The approach included directly observed therapy and a simple but radical tool: a patient contract. As Patricia explains, the contract affirmed that the patient was “a human being who knew that their disease could absolutely be treated and cured.” It trusted refugees as partners in their own care.

“It was never done in a war zone before,” she says. The short-course treatment model pioneered there is still referenced in medical circles today.

Patricia Walker, Dr. Solomon Cutcher, and paramedic John Lapakko examine a Cambodian woman with leprosy.

The power of women’s leadership

Susan and Patricia’s leadership was not framed as ground breaking at the time. But it was.

Susan, chairing high-level coordination meetings as the only woman among dozens of organizational heads, set standards for quality and accountability that earned deep respect. Decades later, when Thailand commemorated 25 years of humanitarian response, she was one of the few international invitees. She was also one of only five international staff who received an award for their humanitarian contributions to Thailand, from her majesty, Queen Sirikit..

ARC also invested in Traditional Birth Attendants, equipping midwives with kits as refugee camps closed and families returned to Cambodia – ensuring women could continue lifesaving work in their communities.
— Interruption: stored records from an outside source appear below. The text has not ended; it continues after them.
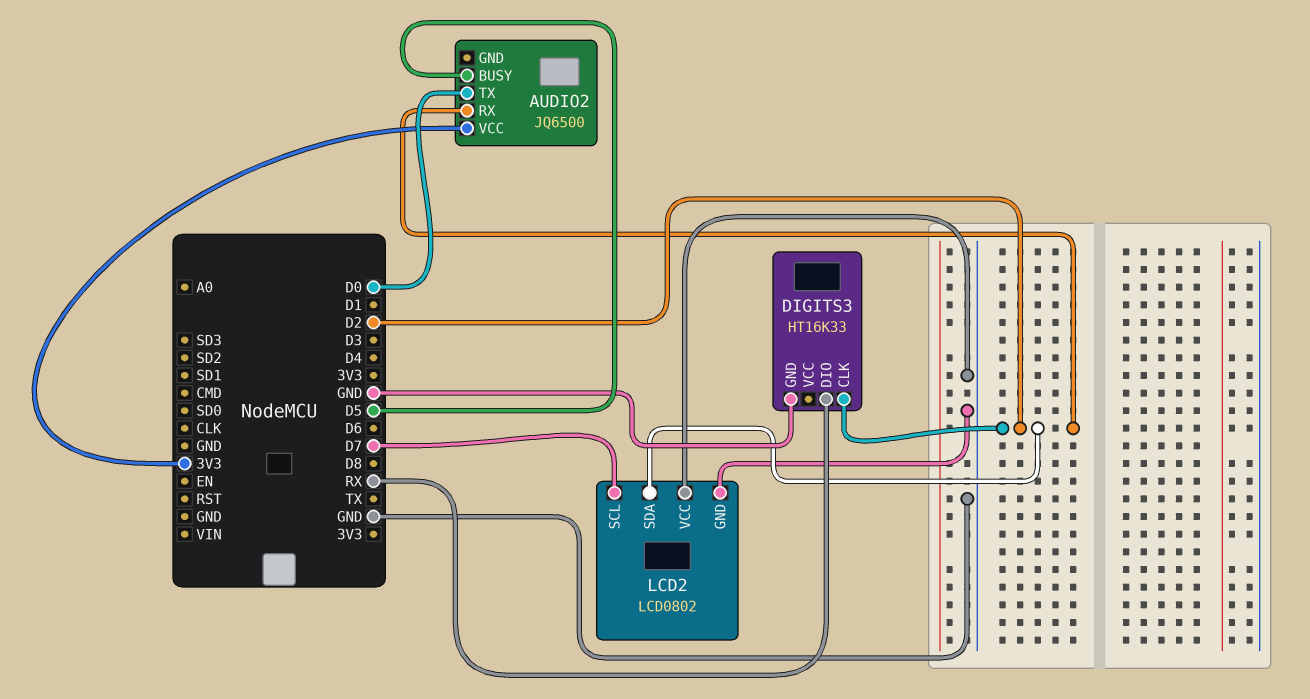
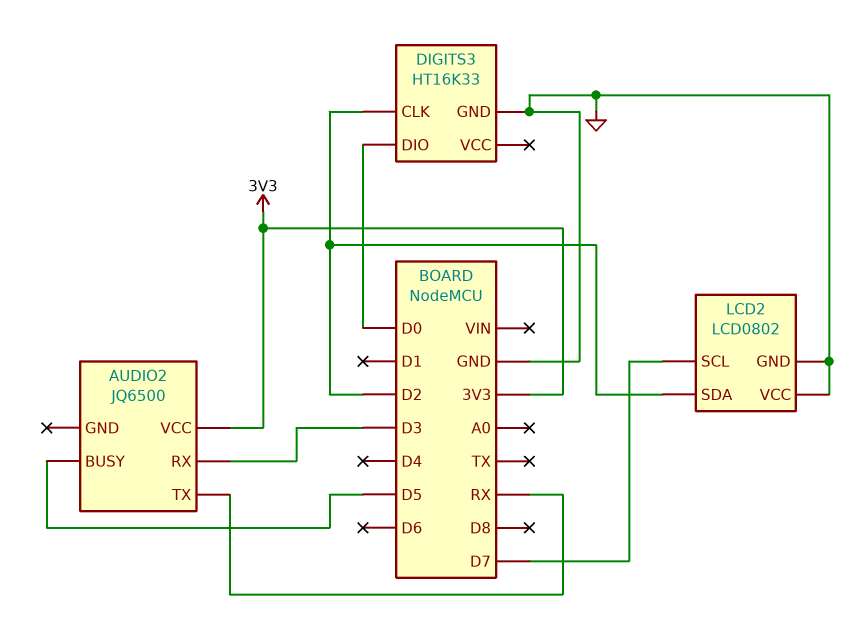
AUDIO2 pin RX: D2 -> D3
AUDIO2 pin TX: D0 -> RX
DIGITS3 pin DIO: RX -> D0

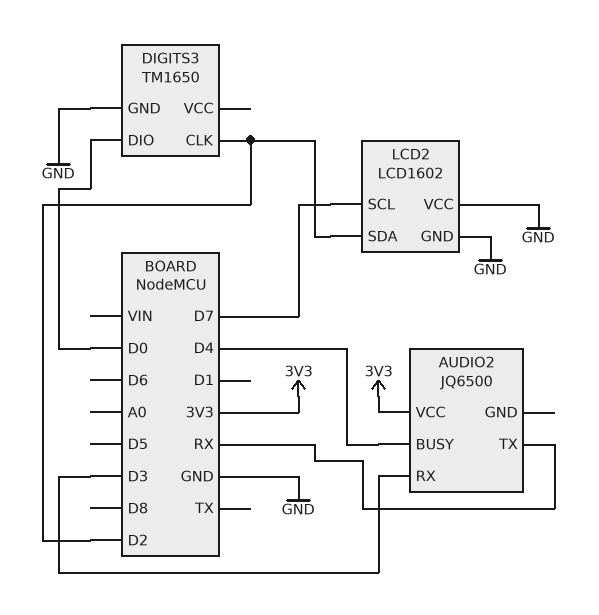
AUDIO2 pin BUSY: D5 -> D4
DIGITS3: HT16K33 -> TM1650
LCD2: LCD0802 -> LCD1602

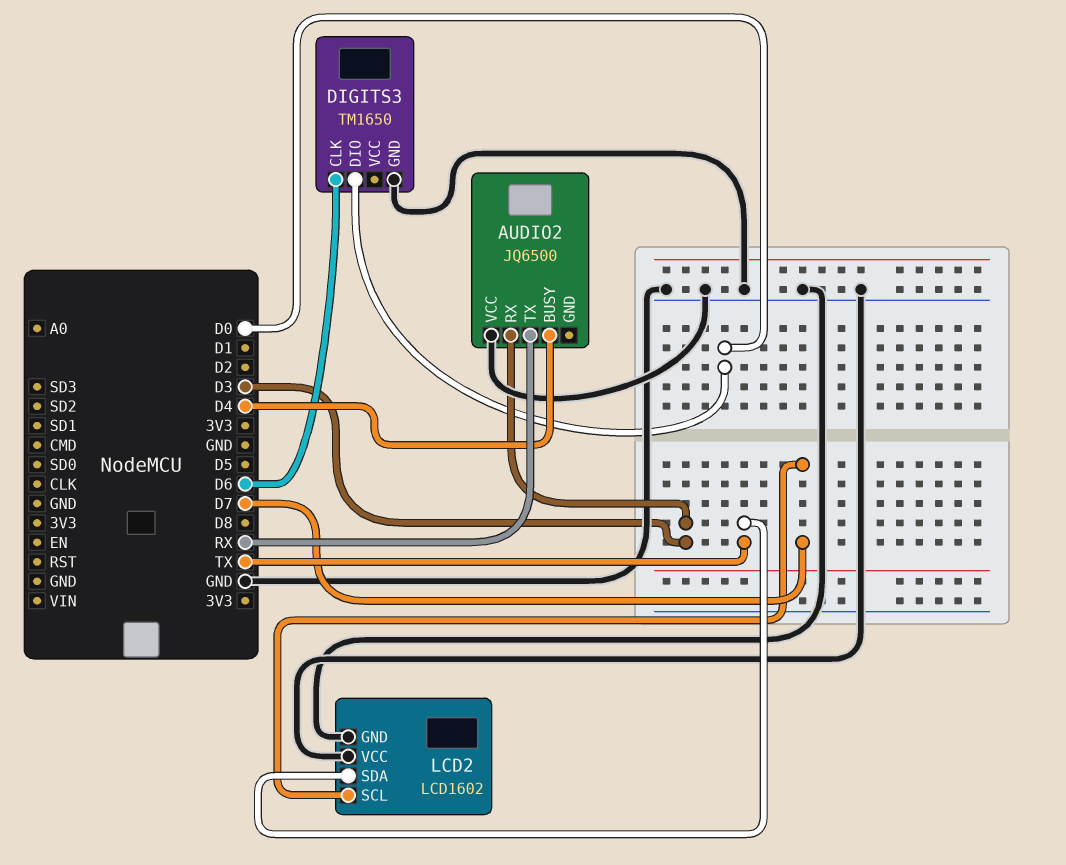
AUDIO2 pin VCC: 3V3 -> GND
DIGITS3 pin CLK: D2 -> D6
LCD2 pin SDA: D2 -> TX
Long before research popularized the idea, ARC understood what Patricia describes so clearly: women are powerful stabilizers of families and decision-makers in health.

In the uncertainty of 1979, Susan and Patricia Walker did not have a blueprint. They had fluency in language and culture. They had courage. And they had a conviction that people closest to a crisis must shape the response.

Those early choices: living incamps, partnering with local staff, trusting patients, empowering women – still define Alight today.

Susan went on to work with Handicap International, and the International Campaign to Ban Landmines (ICBL), a co-recipient of the 1997 Nobel Peace Prize. Patricia went on to become a leading international expert in refugee and immigrant health care and tropical medicine, publishing the first textbook in Immigrant Medicine, and leading the Global Medicine Pathway at the University of Minnesota. Their early experiences with American Refugee Committee ignited a lifelong passion and commitment to work in the field of humanitarian assistance.

Susan B. Walker receiving HM Queen Sirikit Royal Medal for humanitarian services to Thailand, an award given to to very few foreigners.